Depuis, le gouvernement a mené une campagne de harcèlement à l'encontre de la Confrérie, en multipliant les arrestations de ses membres. Plus de 5 000 d'entre eux ont été arrêtés en 2009. A la veille du scrutin de 2010, ils sont encore plus de 1 000 dans les prisons, dont plusieurs candidats. Plus pénalisant encore, le pouvoir a procédé au gel d'une partie non négligeable des avoirs financiers de la Confrérie.
CONFLITS INTERNES
Fin 2009, les Frères musulmans ont par ailleurs connu des dissensions internes, largement couvertes par les médias, suscitant de nombreux débat sur l'affaiblissement que ces disputes étalées au grand jour pourraient provoquer. Tandis que traditionnellement, seule la mort mettait un terme aux fonctions de guide suprême des Frères musulmans, le guide
Mohammed Mahdi Akef avait alors déclaré qu'il ne poursuivrait pas son mandat.
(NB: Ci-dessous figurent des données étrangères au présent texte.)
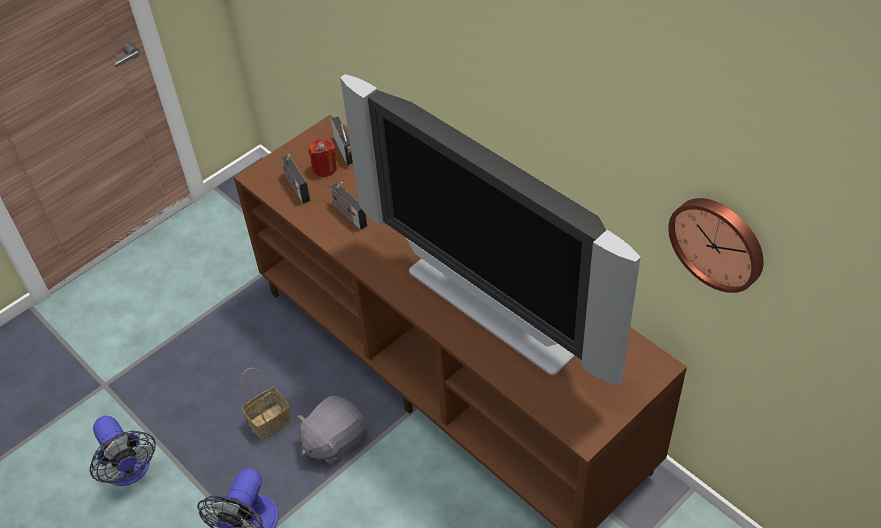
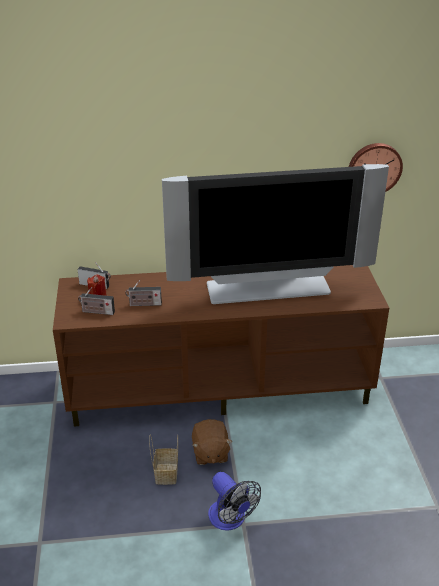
camera: 55 degrees left, 15 degrees down
(130, 471) = (126, 561): fan -> none
(333, 441) = (210, 453): grey plush toy -> brown plush toy

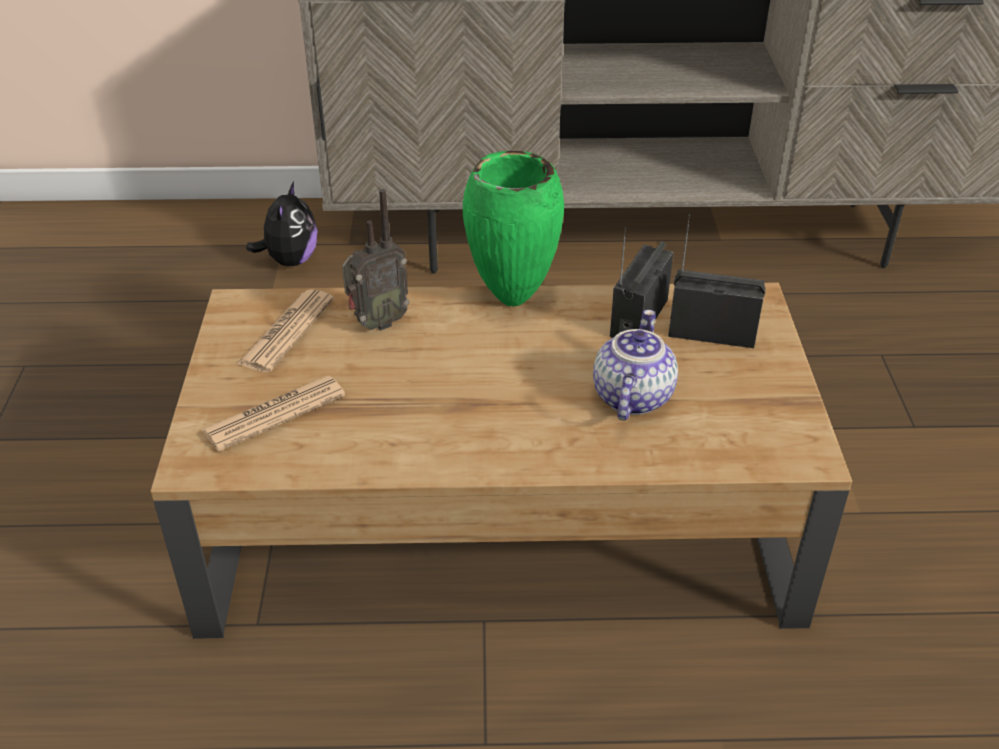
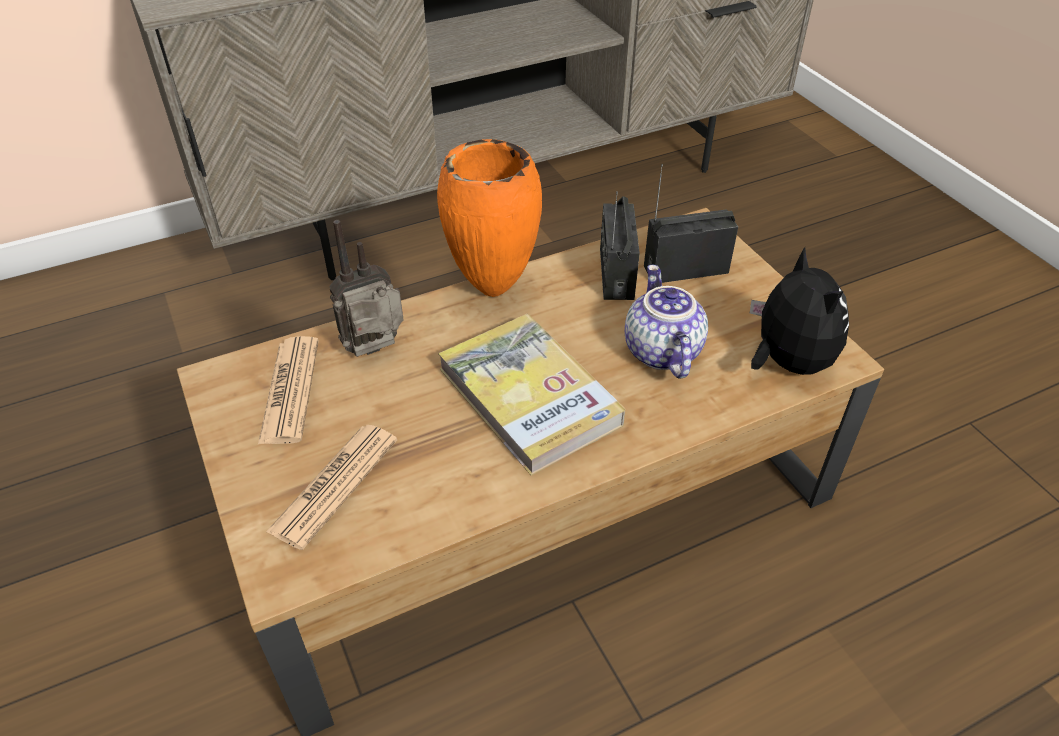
camera: 25 degrees left, 5 degrees up
(290, 260) = (181, 306): plush toy -> plush toy (787, 362)
(376, 323) = (378, 352): radio -> radio turned 150 degrees counterclockwise
(481, 397) = (529, 396): none -> book
(510, 300) = (491, 290): green vase -> orange vase

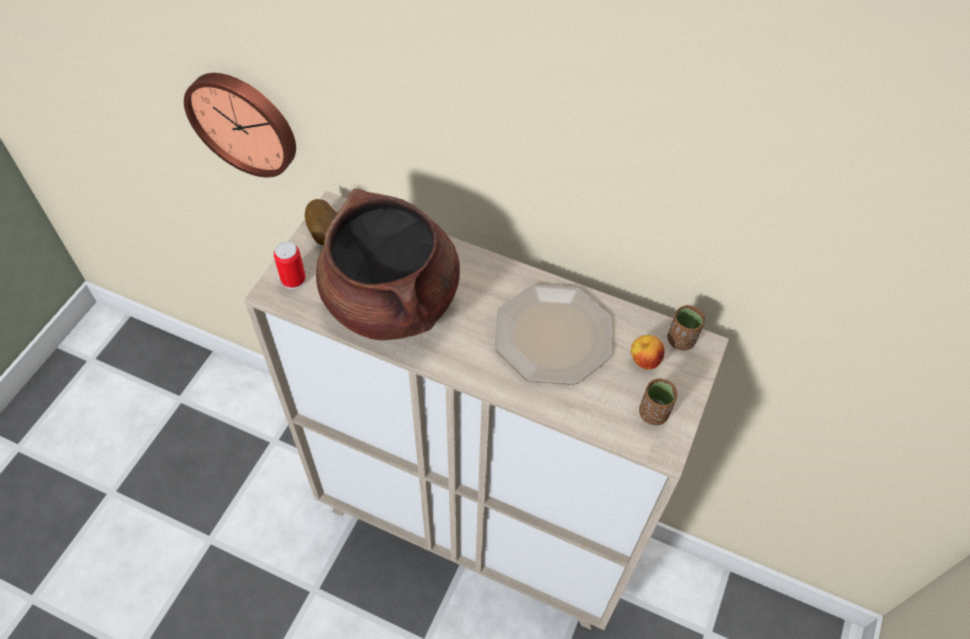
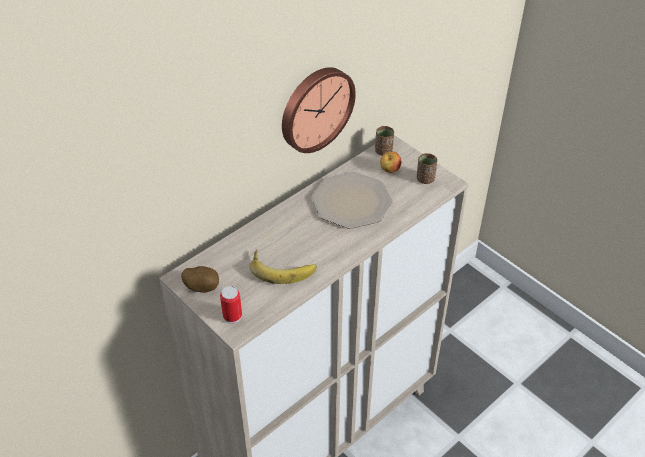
camera: 65 degrees left, 10 degrees down
(244, 122) = (80, 289): wall clock -> wall clock (315, 108)
(392, 301) = (282, 268): brown cooking pot -> banana

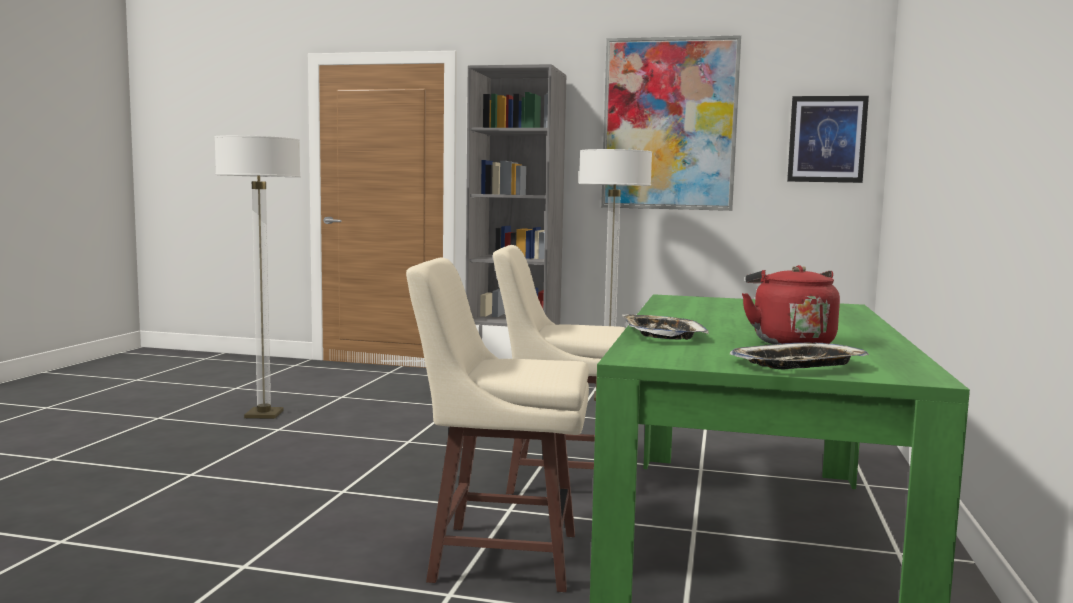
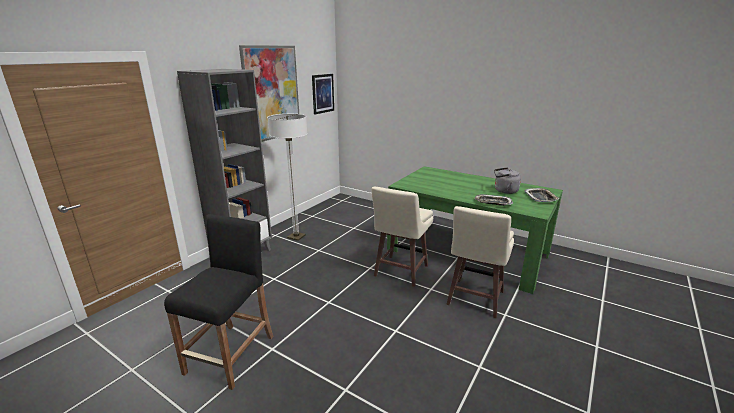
camera: 70 degrees left, 15 degrees up
(264, 415) = (231, 354): floor lamp -> black stool
(789, 342) = (504, 191): red kettle -> grey kettle

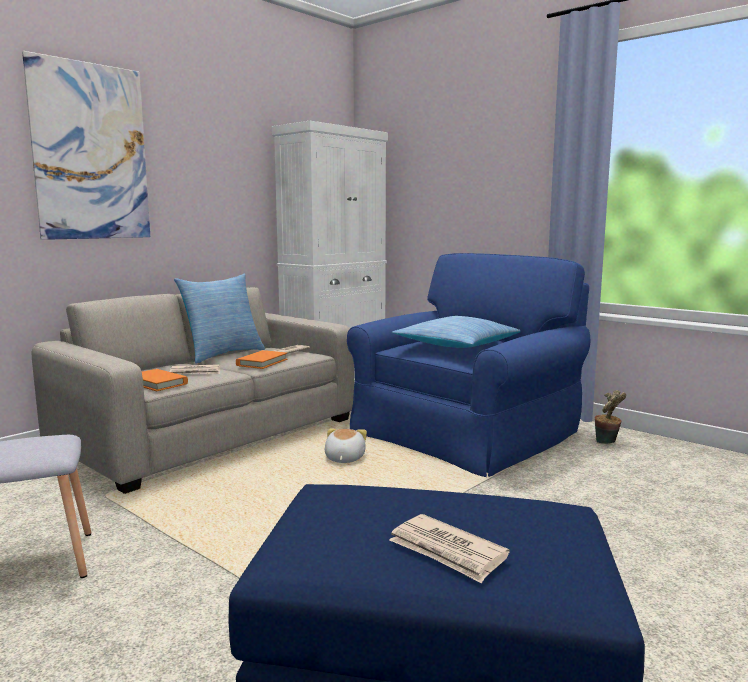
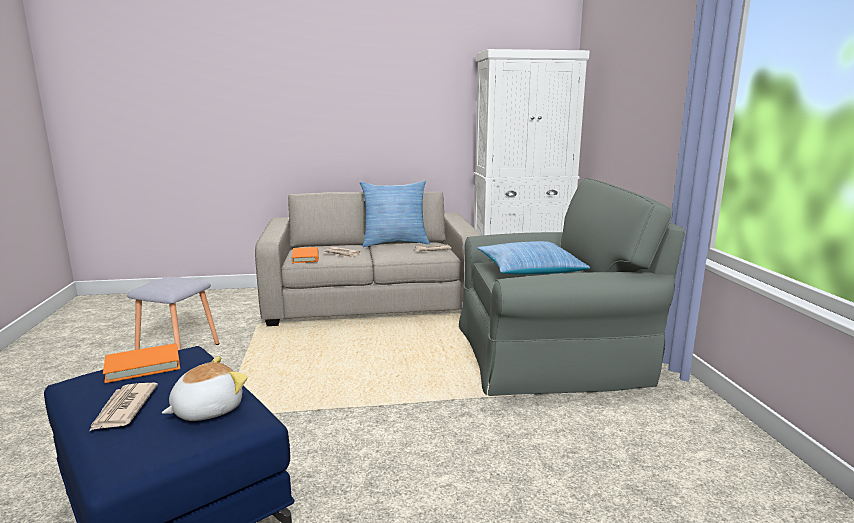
camera: 40 degrees right, 5 degrees up
(91, 152) = (318, 87): picture -> none
(262, 362) = (396, 254): orange book -> orange book (143, 366)
(344, 459) = (417, 344): plush toy -> plush toy (207, 410)
(467, 431) = (550, 353): blue armchair -> grey armchair
(607, 442) = (669, 407): potted plant -> none

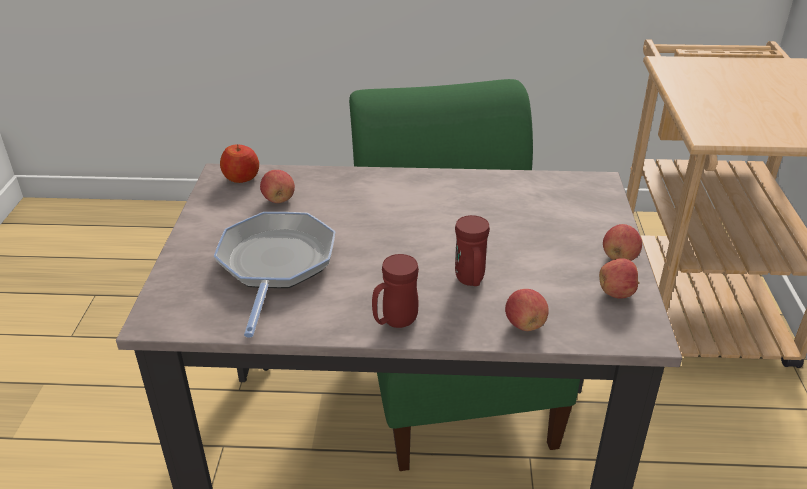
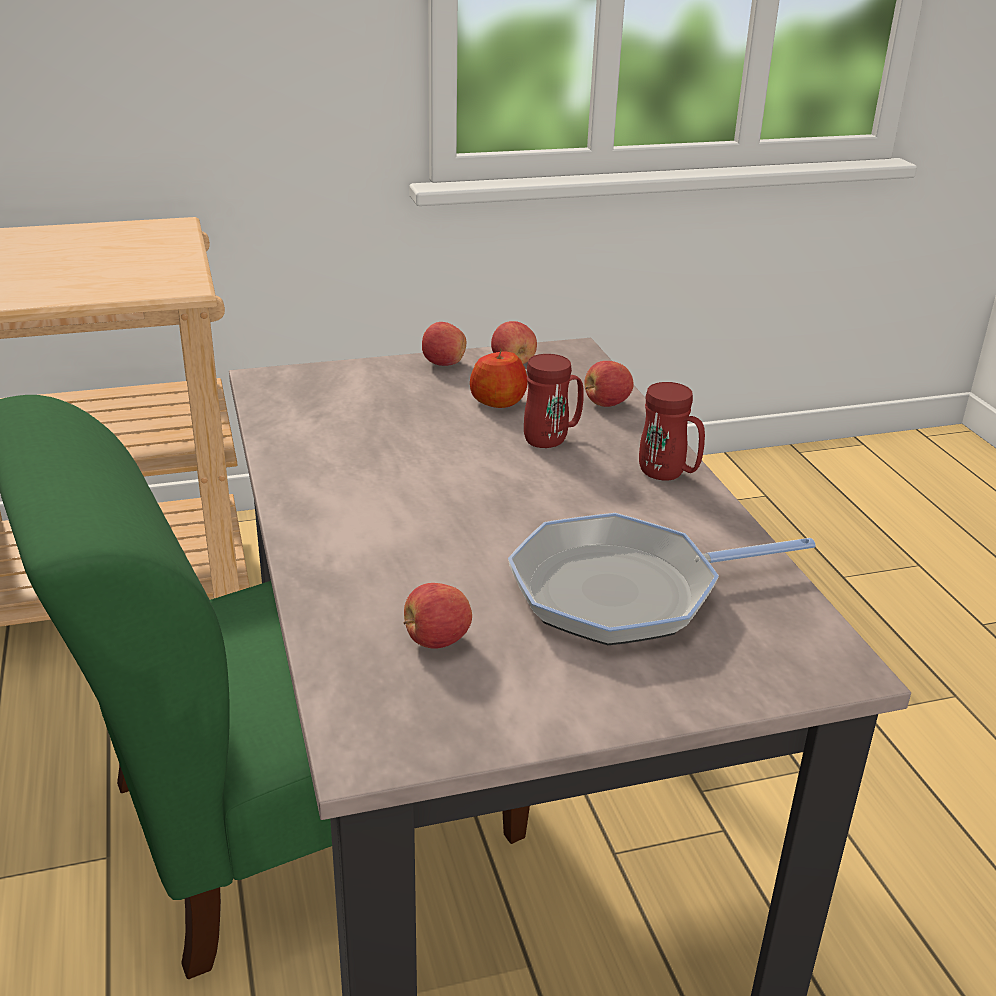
camera: 110 degrees left, 5 degrees down
(242, 178) = (372, 715): apple -> apple (498, 401)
Son départ a été suivi de mises à l'écart de personnalités importantes au sein de la Confrérie.
"La bureaucratie minait nos affaires internes", explique au
Monde Mohammed Habib, numéro deux de l'époque, aujourd'hui écarté.
"En outre,
l'interdiction que le régime fait peser sur les Frères a engendré des auto-restrictions, un repli sur soi de la Confrérie, une propension au secret et, finalement, une situation dans laquelle les décisions ne sont plus prises que par une minorité d'entre nous, aux dépends de notre tradition de consultation. Selon moi, la Confrérie a commencé à souffrir des mêmes maux que le régime égyptien : le manque de démocratie que, justement, nous combattons." M. Habib insiste cependant sur le fait qu'après son départ, la décision de participer aux élections législatives, alors qu'une partie de l'opposition égyptienne appelait au boycot, a été le résultat d'un important débat interne.
Porte-parole de la Confrérie,
Essam El-Erian, interrogé par
Le Monde juge, au final,
"impossible de rééditer le score de 2005", notamment en raison de
"l'atmosphère politique étouffante" et du
"manque de transparence du scrutin" (la supervision des juges à été supprimée dans les bureaux de vote suite à un amendement constitutionnel de 2007).
REPRISE EN MAIN DE LA VIE POLITIQUE
D'autres Frères ont évoqué également l'absence de pressions étrangères sur le régime égyptien. En 2005, dans un changement de ton significatif à l'égard de son principal allié au Moyen-Orient, l'administration américaine de
George Bush s'était dit en effet
"préoccupée par l'avenir des réformes égyptiennes lorsque des militants pacifiques de la démocratie ne sont pas préservés de la violence." Dans un discours, prononcé à Charm al-Cheikh en juin 2005, la secrétaire d'
Etat Condoleezza Rice avait même déclaré :
"Pendant 60 ans, les Etats-Unis ont recherché la stabilité aux dépens de la démocratie au Proche-Orient, et nous n'avons accompli ni l'un ni l'autre."
Ce constat peu encourageant reste valable aujourd'hui. Les timides ouvertures démocratiques concédées à cette époque par le président
Hosni Moubarak ont en outre cédé à une reprise en main très stricte de la vie politique en Egypte.
Selon les spécialistes, les Frères musulmans sont toujours aussi puissants en nombre de militants, voire davantage. Mais les conditions de vote, le contexte international et égyptien – notamment les inconnues et les inquiétudes entourant la succession du président Hosni Moubarak –, estiment-ils, ne leur permettront pas de conserver leur position de principale force d'opposition au sein du Parlement.